Les projections sur le prix du gaz en Grande-Bretagne ont atteint leur niveau le plus élevé en six semaines suite à l'annonce hier (31 mai) du projet de l'Allemagne d'abandonner le nucléaire.

Les négociants en énergie prévoient des centrales au gaz plus flexibles vouées à compenser les manques d'énergies dus aux énergies renouvelables intermittentes.

Des sources à Bruxelles ont expliqué à EURACTIV que même si la Pologne souhaitait exporter davantage de carburants fossiles, Berlin ne disposait pas encore d'un plan d'ensemble et qu'il était par conséquent trop tôt pour faire des prévisions.

« De manière générale, nous avons besoin de nouvelles centrales électriques, de préférence au gaz, mais sans doute aussi au charbon, et elles devront être construites dans un laps de temps assez réduit », a déclaré un diplomate à EURACTIV.
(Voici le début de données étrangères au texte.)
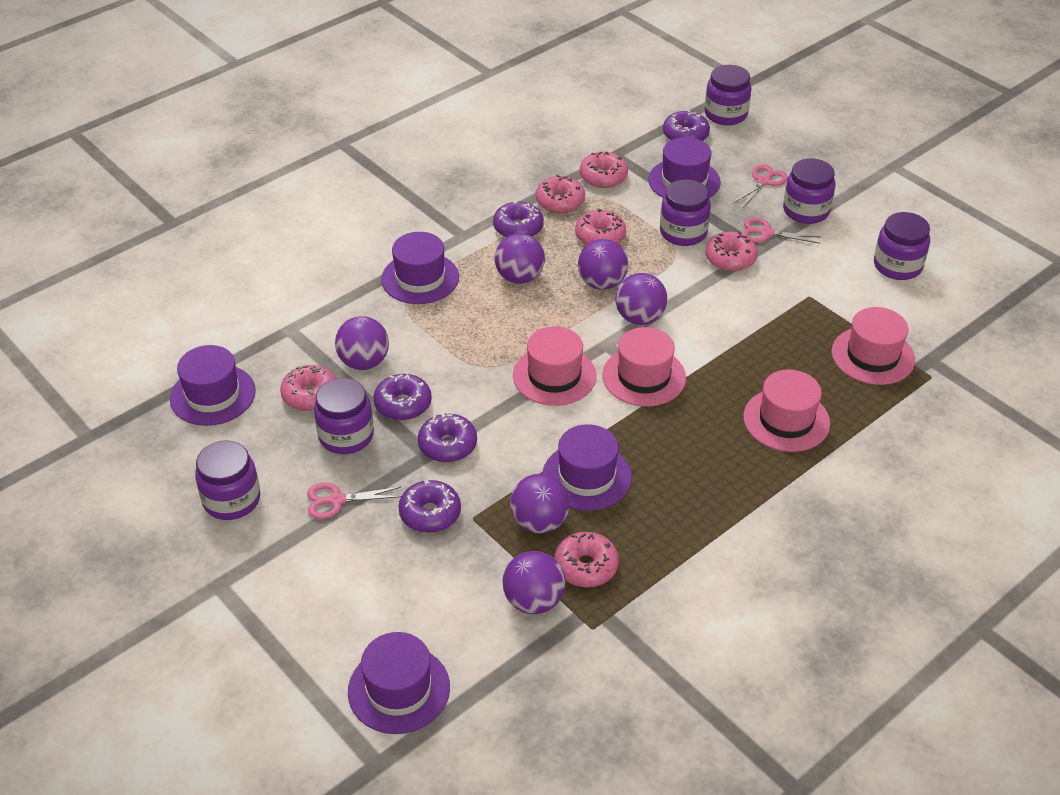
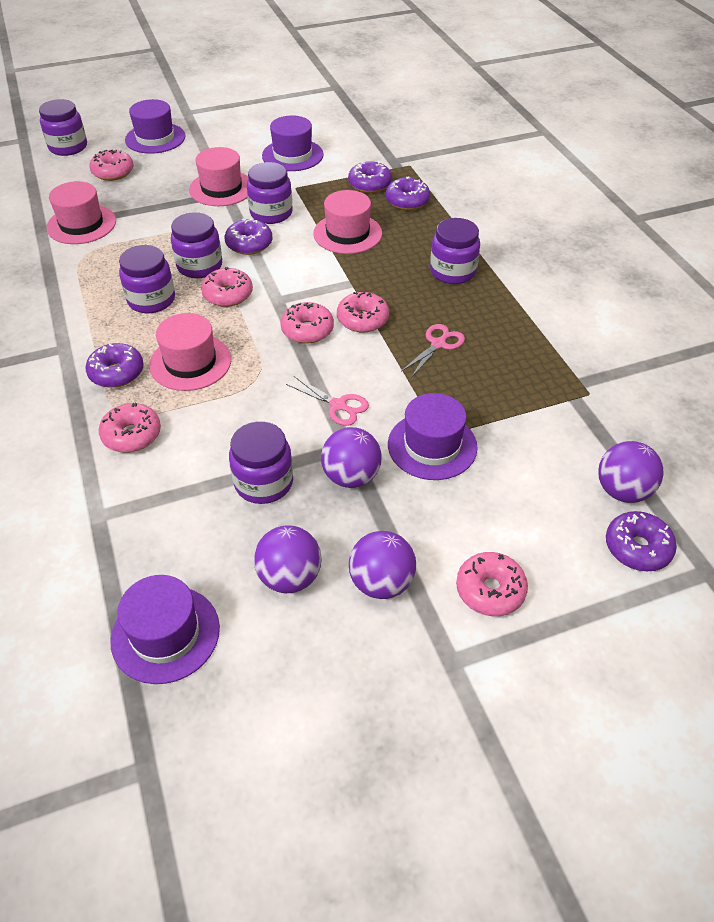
pink scissors: [307,483,402,519] [734,164,788,209] [742,218,820,244] = 3 -> [286,376,369,426] [402,324,465,378] = 2
purple ball: [335,316,389,370] [495,233,545,284] [503,551,565,614] [510,474,570,533] [578,239,628,290] [615,273,667,325] = 6 -> [254,526,321,593] [321,427,382,488] [349,531,416,599] [598,441,664,503] = 4
purple hat: [170,345,256,426] [348,632,450,734] [381,232,459,304] [543,424,632,511] [648,137,721,198] = 5 -> [110,575,220,684] [125,99,186,154] [262,115,324,171] [388,393,478,480] = 4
« C'est pour cette raison qu'une loi pour accélérer les procédures (« Planning Acceleration Law ») ouvrira la voie à de nouvelles centrales électriques traditionnelles, qui compenseront le manque d'énergie nucléaire aussi vite que possible », a-t-il ajouté, soulignant qu'il s'agirait d'un immense défi.

Toutefois, les militants affirment que des « différences de tons » de longue date entre les ministères allemands de l'environnement et des finances ont été accentuées par la pression exercée par les entreprises énergétiques.
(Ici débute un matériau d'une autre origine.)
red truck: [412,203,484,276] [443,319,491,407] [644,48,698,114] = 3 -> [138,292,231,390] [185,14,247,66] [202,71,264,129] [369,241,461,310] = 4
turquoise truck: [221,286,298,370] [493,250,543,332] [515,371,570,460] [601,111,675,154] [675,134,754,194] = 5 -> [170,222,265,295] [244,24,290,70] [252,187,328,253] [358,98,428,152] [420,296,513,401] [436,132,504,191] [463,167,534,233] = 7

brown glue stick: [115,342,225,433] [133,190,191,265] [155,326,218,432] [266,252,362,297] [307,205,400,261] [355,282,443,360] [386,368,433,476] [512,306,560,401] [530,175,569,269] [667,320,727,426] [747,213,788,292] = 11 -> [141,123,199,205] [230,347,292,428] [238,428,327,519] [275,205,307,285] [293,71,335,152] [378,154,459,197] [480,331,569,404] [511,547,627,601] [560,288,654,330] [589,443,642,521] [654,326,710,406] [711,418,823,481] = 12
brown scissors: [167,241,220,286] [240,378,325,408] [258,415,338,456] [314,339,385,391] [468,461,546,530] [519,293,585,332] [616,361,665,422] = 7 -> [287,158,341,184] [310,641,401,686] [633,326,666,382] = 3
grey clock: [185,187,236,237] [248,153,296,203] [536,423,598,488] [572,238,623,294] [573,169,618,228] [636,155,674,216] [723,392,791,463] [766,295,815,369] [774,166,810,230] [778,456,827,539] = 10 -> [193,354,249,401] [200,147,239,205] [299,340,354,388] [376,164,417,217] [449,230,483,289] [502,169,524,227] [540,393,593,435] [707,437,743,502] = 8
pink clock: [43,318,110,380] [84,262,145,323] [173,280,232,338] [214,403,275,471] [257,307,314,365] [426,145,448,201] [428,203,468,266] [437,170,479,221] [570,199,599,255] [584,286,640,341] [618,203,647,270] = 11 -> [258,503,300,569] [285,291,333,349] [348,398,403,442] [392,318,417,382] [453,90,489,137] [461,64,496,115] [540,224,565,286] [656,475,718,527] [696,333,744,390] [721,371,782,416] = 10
Jan Haverkamp de Greenpeace a cité une entreprise en exemple. « Ils génèrent moins de 4 % de leur électricité à partir des énergies renouvelables », a-t-il déclaré.

« Ils ont misé sur le mauvais cheval au cours des quinze dernières années et sont très proches du ministère des finances. Je ne suis donc pas surpris d'entendre que le ministère de l'environnement n'est pas du même avis, dans la mesure où il est plus indépendant ».
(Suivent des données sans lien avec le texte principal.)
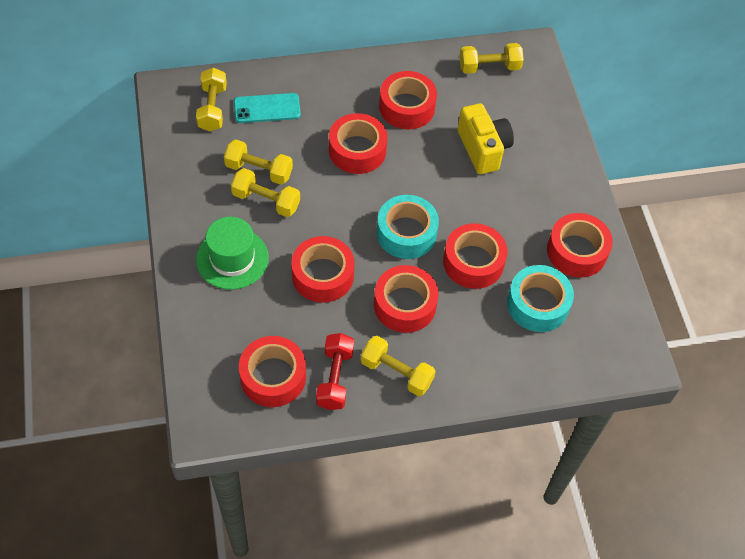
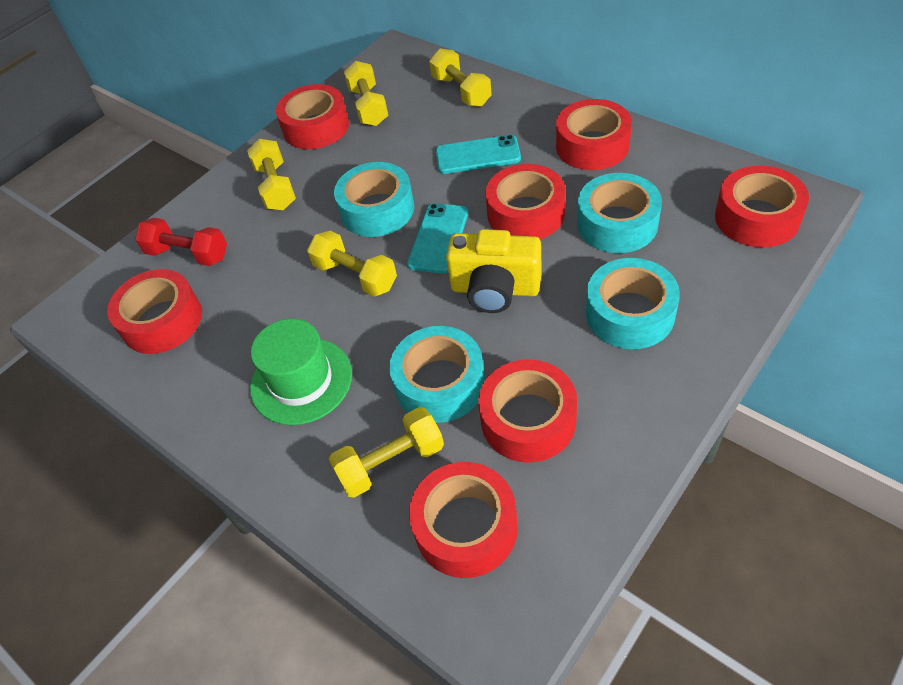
turquoise phone: [234,93,301,123] = 1 -> [407,203,469,274] [436,135,521,174] = 2
turquoise tape: [377,195,439,259] [507,265,574,332] = 2 -> [334,162,414,237] [389,326,485,423] [577,173,662,253] [586,258,680,349] = 4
Greenpeace souhaite depuis longtemps un abandon progressif du nucléaire en Allemagne, qui, selon eux, pourrait être mis en place d'ici 2015 sans mettre en péril l'approvisionnement énergétique et sans augmenter les émissions de CO2.

Toutefois, la nature potentiellement dangereuse pour l'environnement des carburants qui remplaceraient le nucléaire appelle à la réflexion. Ce sujet a d'ailleurs été abordé un peu partout en Europe hier.

Le ministre suédois de l'environnement, Andreas Carlgren, a déclaré à l'agence de presse TT que la décision de Berlin était « irréaliste ». « Comment pouvons-nous relever le double défi de réduire la dépendance à l'énergie nucléaire et les émissions de CO2 ? », a-t-il demandé.

Un diplomate japonais, s'exprimant à titre personnel, a soulevé un autre problème : « L'Allemagne aurait dû prendre davantage de temps pour envisager tous les aspects de la sécurité énergétique avant de prendre une décision », a-t-il déclaré à EURACTIV.